Né al lavoro né in pensione: negli Usa due milioni di “scomparsi”. E da noi?
Un’analisi di Bank of America rivela: oltreoceano due milioni di persone sono sparite dal mondo del lavoro. E non si tratta solo di giovani. Intanto il fenomeno della Great Resignation continua, anche in Italia dove si affianca al “Quiet Quitting”.
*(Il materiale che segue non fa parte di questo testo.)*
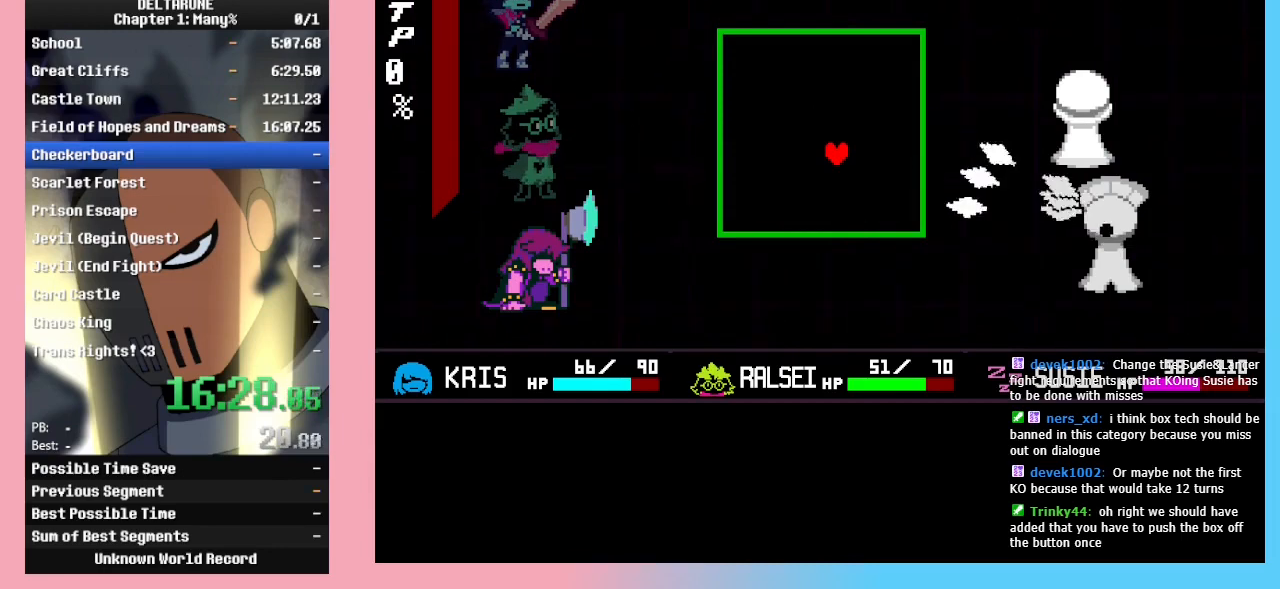
{"keys": [], "events": [[167, "left", "down"], [267, "left", "up"]]}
Negli Stati Uniti sono scomparsi due milioni di lavoratori. A rivelarlo è un’analisi di Bank of America (“Understanding the missing milions”), basata su fonti istituzionali ma anche sui big data dei clienti del colosso bancario che hanno smesso di ricevere l’accredito dello stipendio sul conto. Secondo il report non si tratta di giovani della Gen Z, ma di lavoratori più attempati che assieme a Millennials e Gen X stanno abbandonando occupazioni a reddito mediobasso, come quelle nell’ambito retail o della ristorazione. Un fenomeno importante, spiegano gli economisti di Bank of America, perché se questi due milioni di “scomparsi” un giorno dovessero ripresentarsi sul mercato del lavoro contribuirebbero a frenare la corsa dei salari, raffreddando l’inflazione.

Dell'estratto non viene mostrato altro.